## About this task
The answer must give back every line of the data exactly, with no pictures.

## Data to use
━━━━━━━━━━━━━━━━━━━━

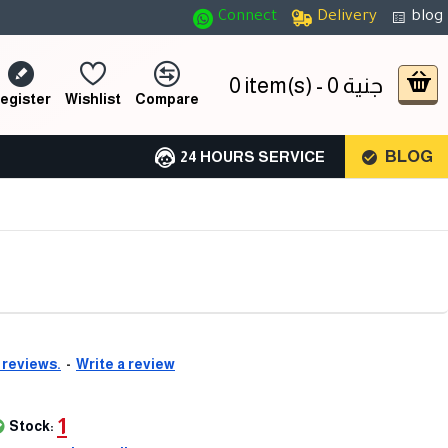
Connect
Delivery
blog
0 item(s) - 0 جنية
egister
Wishlist
Compare
BLOG
24 HOURS SERVICE
 reviews.
-
Write a review
1
Stock:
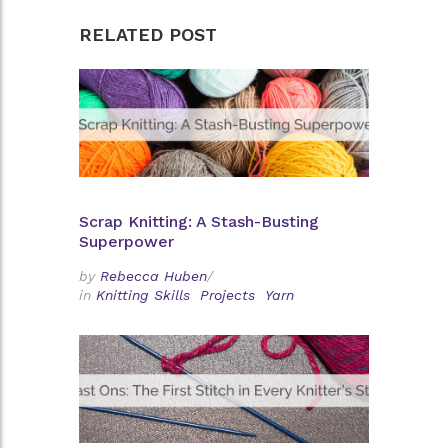
RELATED POST
Scrap Knitting: A Stash-Busting
Superpower
by
Rebecca Huben
/
in
Knitting Skills
Projects
Yarn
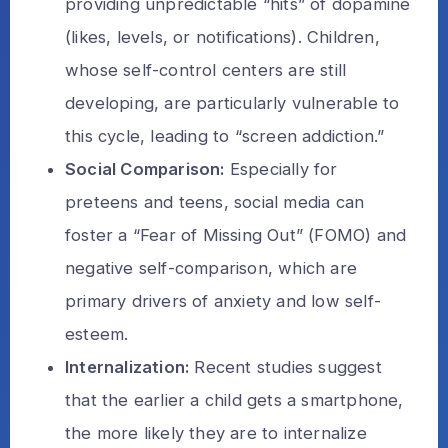
providing unpredictable “hits” of dopamine
(likes, levels, or notifications). Children,
whose self-control centers are still
developing, are particularly vulnerable to
this cycle, leading to “screen addiction.”
Social Comparison:
Especially for
preteens and teens, social media can
foster a “Fear of Missing Out” (FOMO) and
negative self-comparison, which are
primary drivers of anxiety and low self-
esteem.
Internalization:
Recent studies suggest
that the earlier a child gets a smartphone,
the more likely they are to internalize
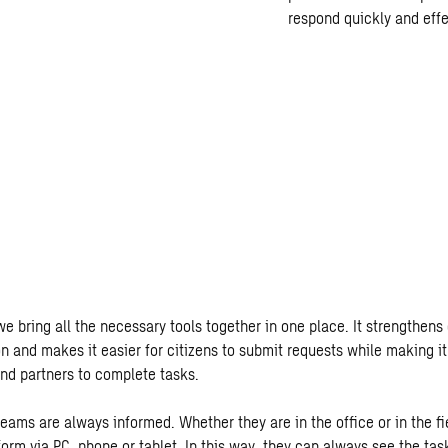
respond quickly and effec
e bring all the necessary tools together in one place. It strengthens 
on and makes it easier for citizens to submit requests while making 
nd partners to complete tasks.
eams are always informed. Whether they are in the office or in the fi
orm via PC, phone or tablet. In this way, they can always see the task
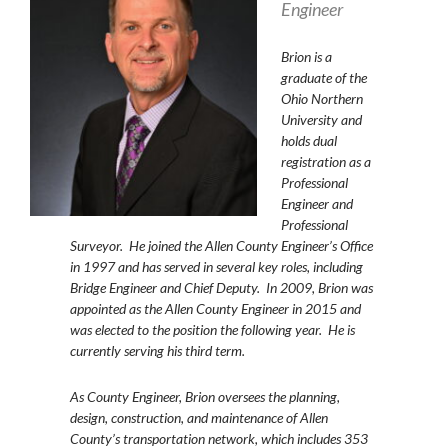
Engineer
Brion
is a
graduate of the
Ohio Northern
University and
holds dual
registration as a
Professional
Engineer and
Professional
Surveyor. He joined the Allen County Engineer’s Office
in 1997 and has served in several key roles, including
Bridge Engineer and Chief Deputy. In 2009, Brion was
appointed as the Allen County Engineer in 2015 and
was elected to the position the following year. He is
currently serving his third term.
As County Engineer, Brion oversees the planning,
design, construction, and maintenance of Allen
County’s transportation network, which includes 353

━━━━━━━━━━━━━━━━━━━━

## Task result
Connect
Delivery
blog
0 item(s) - 0 جنية
egister
Wishlist
Compare
BLOG
24 HOURS SERVICE
 reviews.
-
Write a review
1
Stock:
RELATED POST
Scrap Knitting: A Stash-Busting
Superpower
by
Rebecca Huben
/
in
Knitting Skills
Projects
Yarn
providing unpredictable “hits” of dopamine
(likes, levels, or notifications). Children,
whose self-control centers are still
developing, are particularly vulnerable to
this cycle, leading to “screen addiction.”
Social Comparison:
Especially for
preteens and teens, social media can
foster a “Fear of Missing Out” (FOMO) and
negative self-comparison, which are
primary drivers of anxiety and low self-
esteem.
Internalization:
Recent studies suggest
that the earlier a child gets a smartphone,
the more likely they are to internalize
respond quickly and effec
e bring all the necessary tools together in one place. It strengthens 
on and makes it easier for citizens to submit requests while making 
nd partners to complete tasks.
eams are always informed. Whether they are in the office or in the fi
orm via PC, phone or tablet. In this way, they can always see the task
Engineer
Brion
is a
graduate of the
Ohio Northern
University and
holds dual
registration as a
Professional
Engineer and
Professional
Surveyor. He joined the Allen County Engineer’s Office
in 1997 and has served in several key roles, including
Bridge Engineer and Chief Deputy. In 2009, Brion was
appointed as the Allen County Engineer in 2015 and
was elected to the position the following year. He is
currently serving his third term.
As County Engineer, Brion oversees the planning,
design, construction, and maintenance of Allen
County’s transportation network, which includes 353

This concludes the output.